By Gregory Hale
Safety is a mindset indelibly stamped in the brain of every worker in the manufacturing environment – and rightly so. But security also needs that same kind of brand.
“We need to have a security culture. We have a safety culture,” said Eric Cornelius, deputy director for the Department of Homeland Security’s Control Systems Security Program during Monday’s talk at the 2012 Americas Triconex Technical Conference in Galveston, TX.
Without a security culture at any organization, there is no way to have a consistent way to ward off attackers – and there are plenty of them out there.
“Attacks do happen and they will happen,” Cornelius said. “You should aim for detection. You can’t stop them from getting in. If you want to stop people from getting in, then just stop making money.”
There are all types of attackers to watch out for, with some having different levels of sophistication.

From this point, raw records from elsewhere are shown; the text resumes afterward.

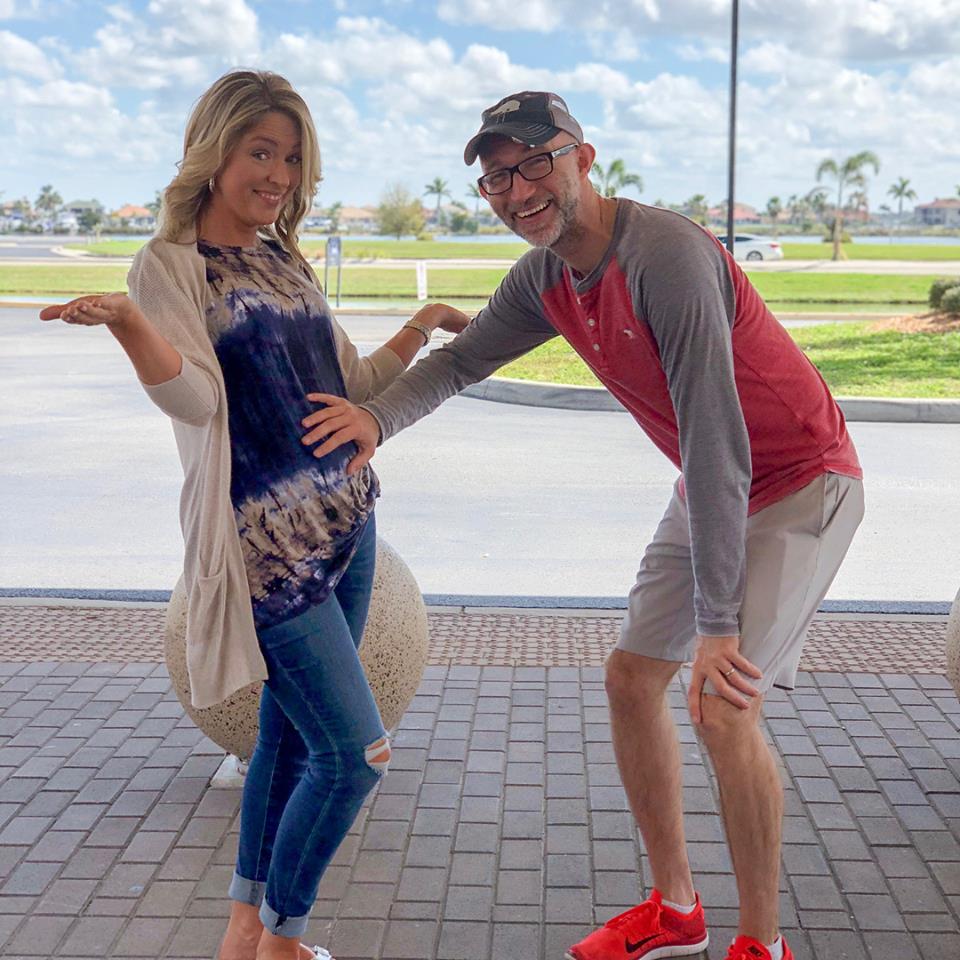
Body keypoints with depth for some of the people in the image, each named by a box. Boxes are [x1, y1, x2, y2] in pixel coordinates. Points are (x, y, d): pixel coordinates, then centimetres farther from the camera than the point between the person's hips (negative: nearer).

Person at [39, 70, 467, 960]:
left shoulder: (286, 263, 16)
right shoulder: (170, 264, -4)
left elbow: (351, 385, 21)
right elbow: (197, 399, -18)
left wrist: (421, 326, 13)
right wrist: (124, 321, -34)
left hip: (347, 521, 7)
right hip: (267, 543, -7)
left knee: (291, 731, 14)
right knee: (357, 751, -6)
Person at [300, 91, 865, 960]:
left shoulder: (665, 256, -30)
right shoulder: (544, 278, -3)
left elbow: (716, 446, -33)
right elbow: (463, 359, 9)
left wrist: (718, 626, -31)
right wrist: (378, 416, -14)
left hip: (800, 486, -8)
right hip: (710, 490, 9)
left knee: (725, 710, -17)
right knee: (631, 678, 8)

“We see the 15 year-old and the Anonymous hacktivists and organized crime and they are all a problem,” he said. “The bad guys you should be afraid of are dedicated highly motivated people from other countries in most cases that are able to develop an attack. They can come in low and slow.”
While a lack of understanding of security can lead to fear, uncertainty and doubt or the FUD mentality, Cornelius said there is a positive for end users.
Most of the security you need is right out there on your network. “You just need somebody that can use it,” he said. “When I spend money, it is on people because the problem usually lies between the keyboard and the chair.”
People with a good solid understanding of security best practices and knowing when and where to apply technology is vital. Companies just shouldn’t go and buy security technology and throw it up on to the system, they need a solid plan of attack and they need to know their system.
“Industrial control systems are very static,” Cornelius said. “Your nodes shouldn’t be communicating to China or Russia. Anomalies are very easy to detect.”